Free?: International press monitors say Armenia has shown “unprecedented” progress in media freedom; locals disagree
00:00, October 30, 2007 | Freedom of Information and SpeechDespite the fact that the prestigious human rights watchdog Freedom House this year ranked Armenia among countries with “not free” media, and where freedom of speech is regressing, another international organization is attempting to draw a different picture.
Reporters Without Borders (often referred to in French as Reporters sans Frontieres and abbreviated RSF due to being headquartered in Paris) is a non-profit organization that has consultant status at the United Nations. Based on its daily press releases, fact-finding mission reports and regular publications, the organization stages several annual events to highlight the issue of press freedom.
Unlike 2006, this year the media watchdog has registered “unprecedented” progress in press freedom and freedom of speech in Armenia.
According to the organization’s Worldwide Press Freedom Index 2007, Armenia is ranked 77th with an index of 23.63 among 169 countries reviewed, near such countries as Kenya, Haiti and Congo.
According to the same report, last year Armenia was in 101st place among 168 countries.
The best press freedom index was registered in Iceland, Norway and Estonia. The United Kingdom is 24th (8.25), and the Unites States is 48th (14.50).
Turkmenistan, North Korea and Eritrea are at the bottom of the list having rolled back their free press and speech.
Armenia’s neighbor Georgia is in the 66th position with an index of 20.83.
“There is an improvement to some extent in Armenia and Georgia,” RSF director for Europe and the former Soviet Union Elsa Vidal said in an interview with RFE/RL.
The organization’s representative noted, however, that the same cannot be said about Azerbaijan where journalists have been subjected to persecution over the past year.
“Fabricated charges were brought against several of them at the time when they published articles not desirable for the authorities,” Vidal said. “That explains why Azerbaijan is considered to have one of the worst press freedom indexes.”
Azerbaijan is 139th in the rating list. Iran is 166th and Russia is 144th.
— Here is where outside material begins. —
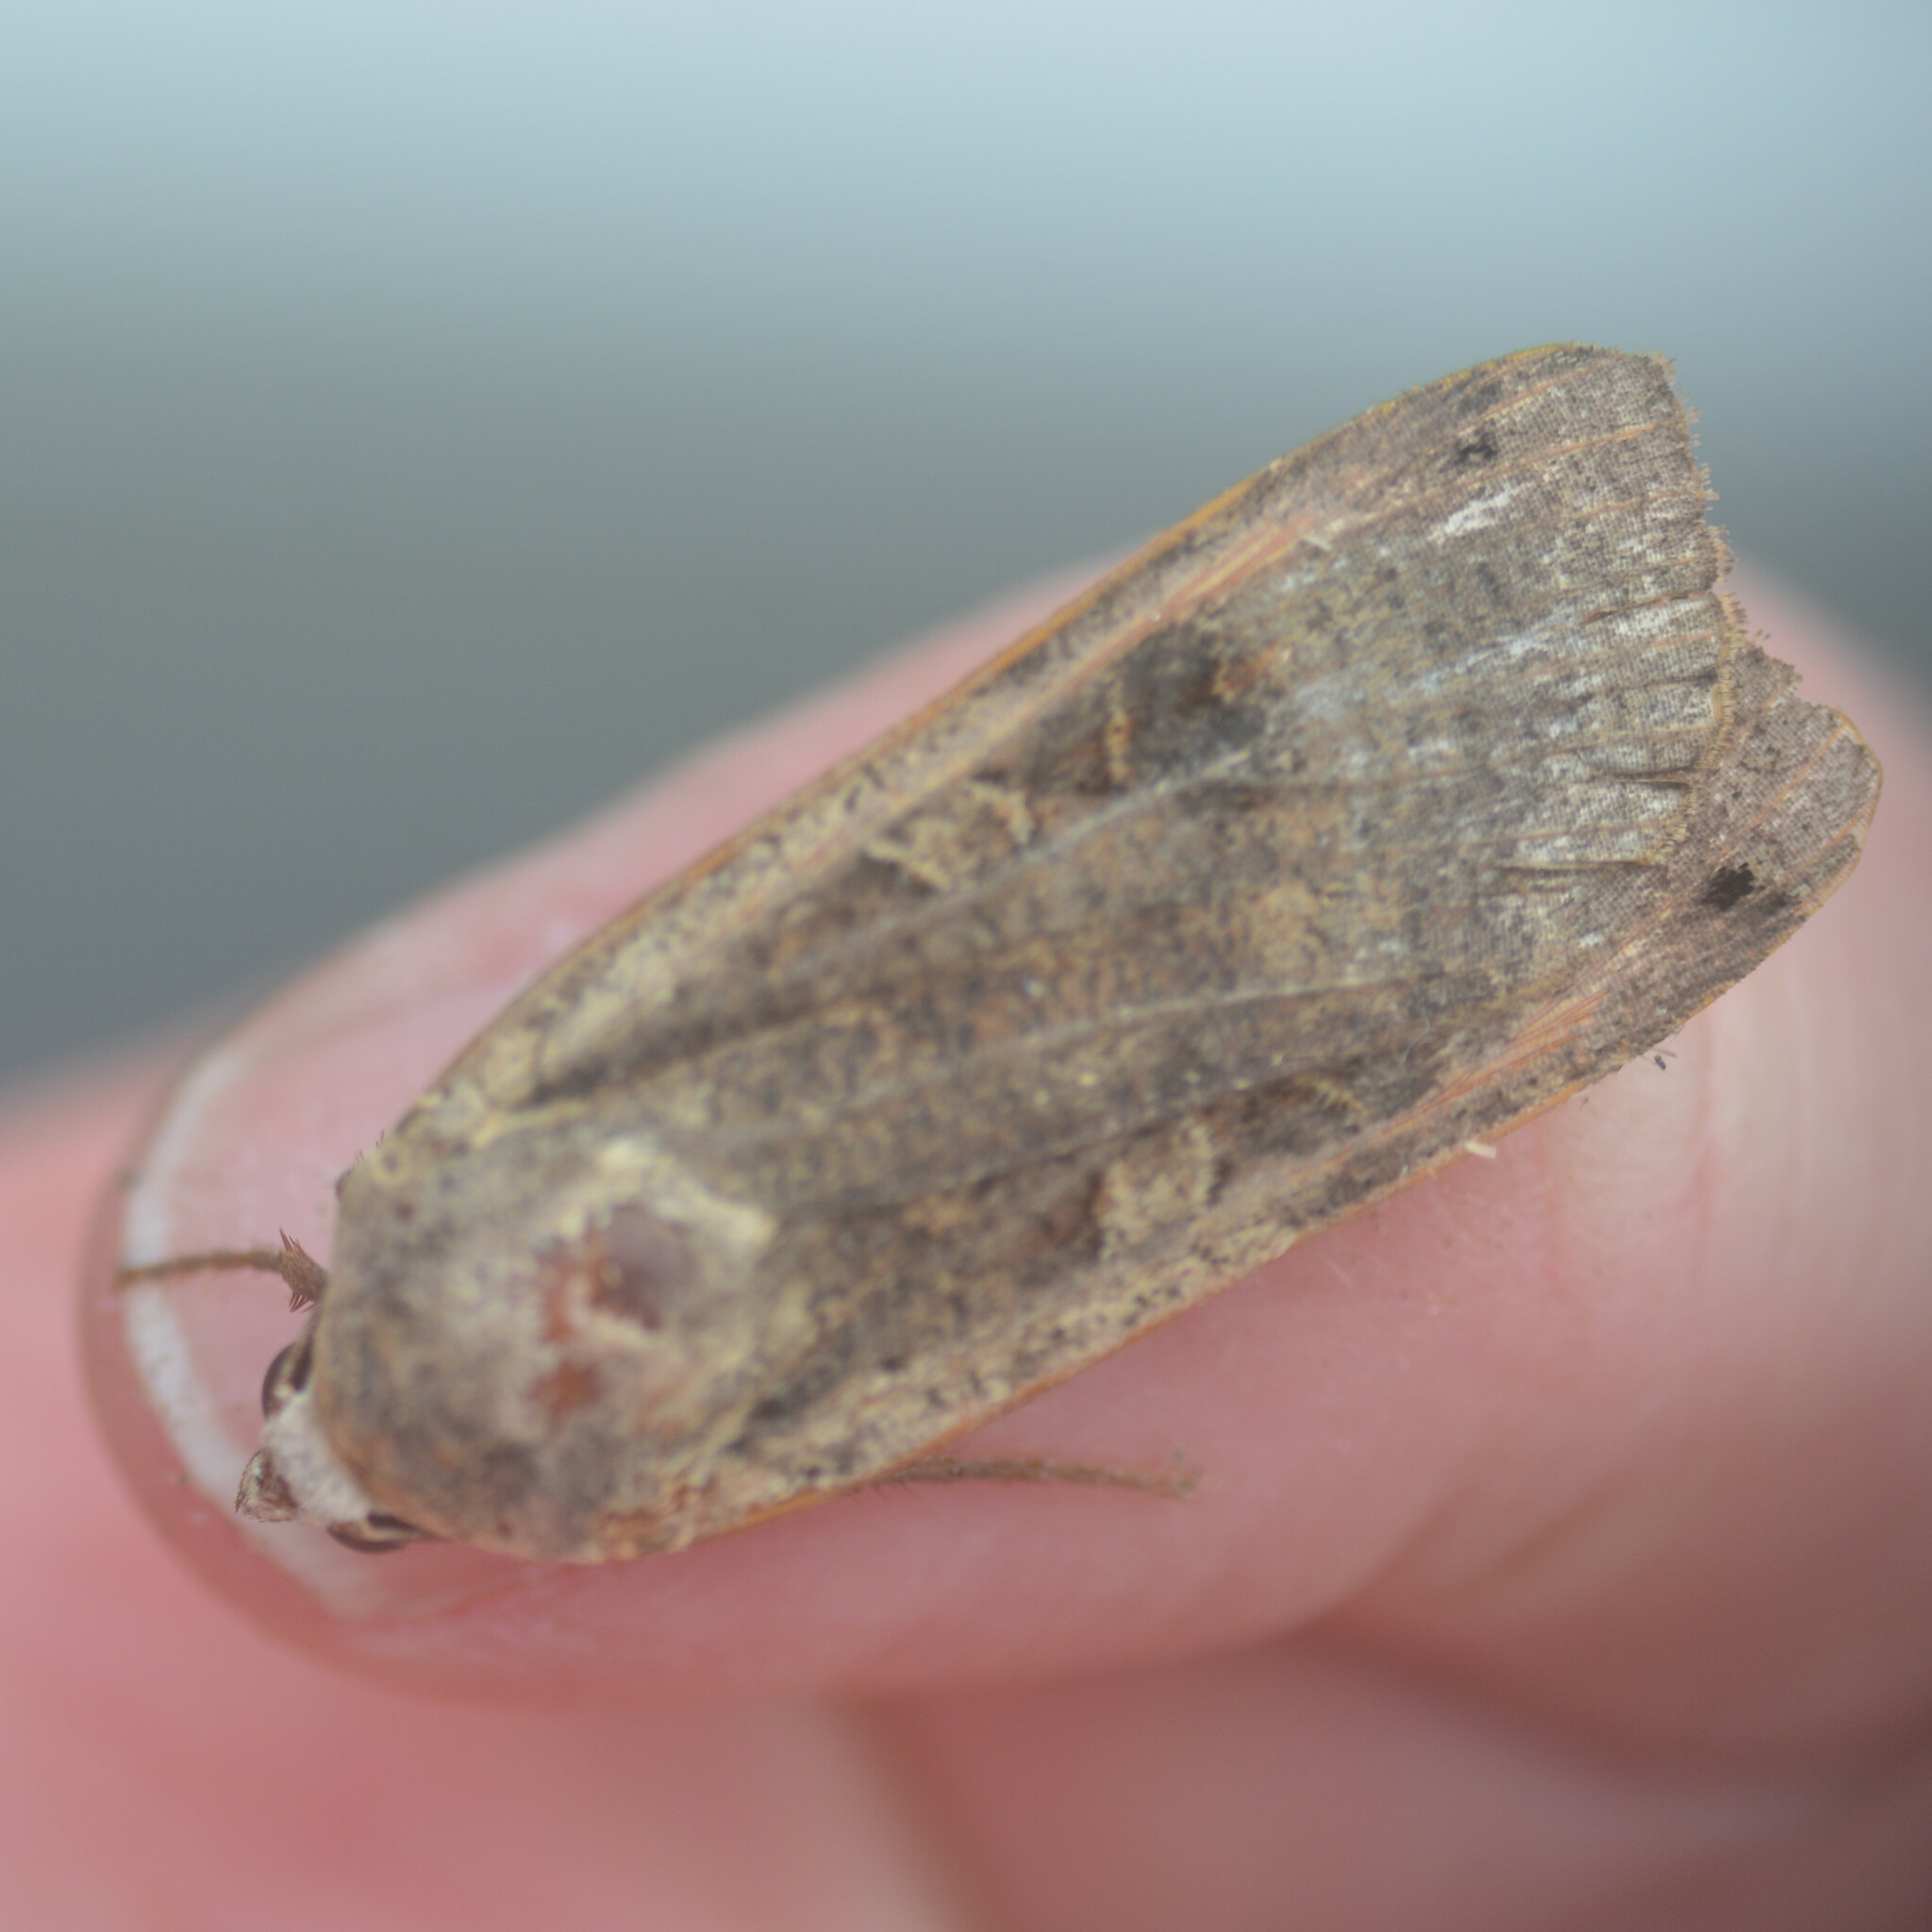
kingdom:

The organization registered regression also in Turkey.
According to the report, Turkey’s rollback is conditioned also by the murder by a radical nationalist of Armenian Hrant Dink, editor of the Agos newspaper.
This year Turkey is 101st with an index of 31.25 – in contrast to Armenia’s leap.
“We see certain improvement in Armenia and Georgia, especially in terms of making information available for the public,” Vidal said.
However, this improvement is “not obvious” for Armenia’s organizations dealing with free speech and human rights issues, which periodically conduct studies in this field.
“It is at least abnormality to ascribe such progress to Armenia,” Artur Sakunts, head of the regional branch of the Armenian Helsinki Citizens’ Assembly in Vanadzor, said. “How can information be considered available in Armenia? How can they speak about the availability of public information in the case when during this year’s parliamentary elections all television companies were controlled by the government?”
Sakunts says that the researches regularly conducted by his organization show that violence and threats against journalists have not stopped.
Press monitoring coordinator at the Yerevan Press Club Elina Poghosbekyan also agrees that nothing has happened in Armenia over the past year for such a huge progress to be registered.
“We have no explanation as to on what basis the organization has registered such ‘progress’,” Poghosbekyan says. “Reporters Without Borders do not comment on the freedom of press situation in Armenia in any way. In other words, the journalistic community of Armenia continues to remain unaware what prompts such drastic ups and downs in its rank, particularly this time, when Armenia gained the highest line ever, going up by 25 ranks as compared to the 2005 and 2006 RSF index.”
According to specialists, the 2007 freedom of speech report by Freedom House gives a certain idea of the situation in Armenia. On the three-color ‘freedom gauging’ map of countries in that report Armenia is painted in purple.
According to Armenian Helsinki Committee Chairman Avetik Ishkhanyan, purple means absence of free speech. Ishkhanyan says Armenia has shown regression in the area of media freedom for the past five years.